Web Scraping using a proxy
Jan 2, 2025 | Article

Technology
Other
How this began?
When I was in the market for a car, I wanted to analyze listing data so I could make an informed decision. I had several questions in mind:
- How much extra do dealerships charge compared to private sellers?
- Are certain car models more expensive than others with similar mileage (like Toyota Corollas versus Honda Civics)?
- Do some dealerships consistently offer better deals?
- And how does a specific car's price compare to similar vehicles with matching mileage, make, and model?
Different Approaches
While gathering this data, I considered a few approaches. The most straightforward would be manually entering everything into Excel—but life's too short for that.
Traditional web scraping tools like BeautifulSoup, Scrapy, or Puppeteer could work, but the website I was using had robust anti-scraping measures in place. Plus, automated scraping often violates terms of service (always check these and the robots.txt file before attempting any scraping).

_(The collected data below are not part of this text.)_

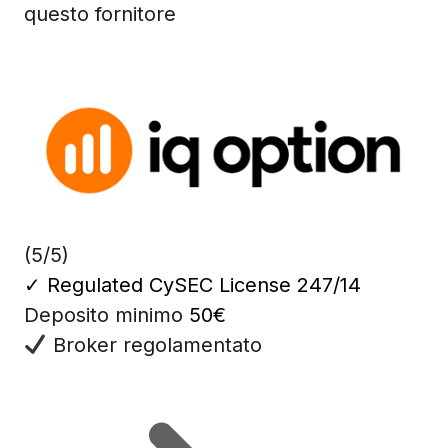
questo fornitore
(5/5)
✓
Regulated CySEC License 247/14
Deposito minimo
50€
Broker regolamentato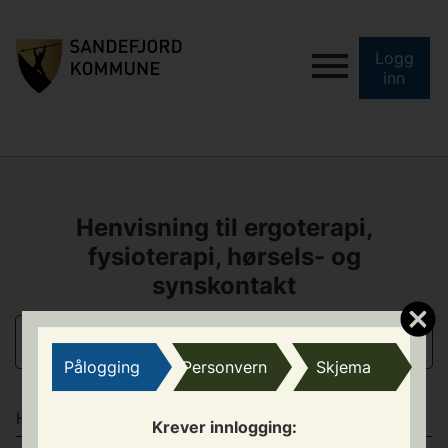
Logg
inn
Henvisning til ergoterapi,
fysioterapi, hørsels- og
synskontakt
INFORMASJON
Pålogging
Personvern
Skjema
HVA GJELDER HENVISNINGEN?
Krever innlogging: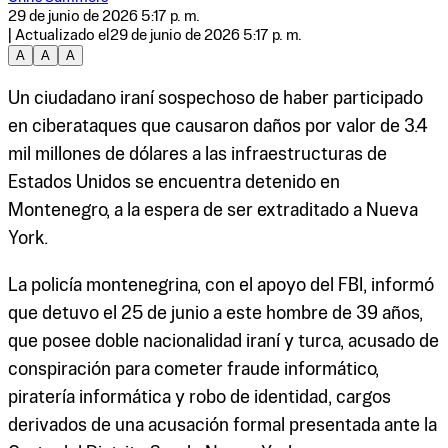
29 de junio de 2026 5:17 p. m.
| Actualizado el
29 de junio de 2026 5:17 p. m.
A
A
A
Un ciudadano iraní sospechoso de haber participado
en ciberataques que causaron daños por valor de 3.4
mil millones de dólares a las infraestructuras de
Estados Unidos se encuentra detenido en
Montenegro, a la espera de ser extraditado a Nueva
York.
La policía montenegrina, con el apoyo del FBI, informó
que detuvo el 25 de junio a este hombre de 39 años,
que posee doble nacionalidad iraní y turca, acusado de
conspiración para cometer fraude informático,
piratería informática y robo de identidad, cargos
derivados de una acusación formal presentada ante la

I needed a less invasive approach. I didn’t mind running my own searches, but I wanted to preserve the data from my searches. That's when I noticed something interesting: the site was fetching data client-side rather than rendering it on the server. This sparked an idea—instead of scraping HTML, why not intercept the request using a proxy and parse the JSON directly?
This approach offers an unexpected bonus: access to more detailed data. For instance, I could see unique IDs for each listing, making it easy to track specific vehicles over time. Plus, all the data came pre-structured, eliminating the need to parse messy HTML.
There is one catch, though: the data must be fetched client-side for this method to work. However, this is increasingly common, especially on sites with infinite scrolling.
The Process
I will demonstrate how do to this using the browser’s own developer tools.
While this method works well for casual use, a more robust setup would involve configuring your browser to use a proxy. This proxy could automatically intercept specified requests and save the responses, streamlining the whole process.
So to use the browser dev tools:
- Browse the site naturally.
- Open the Network tab and identify the specific request that fetches your desired data.
- Filter the network requests to show only the ones containing your target data.
- Download these requests as a .HAR file (HTTP Archive format), which is essentially JSON containing request/response information.
- Then you can read in the .HAR file use your programming language of choice and save data into your own database for analysis later.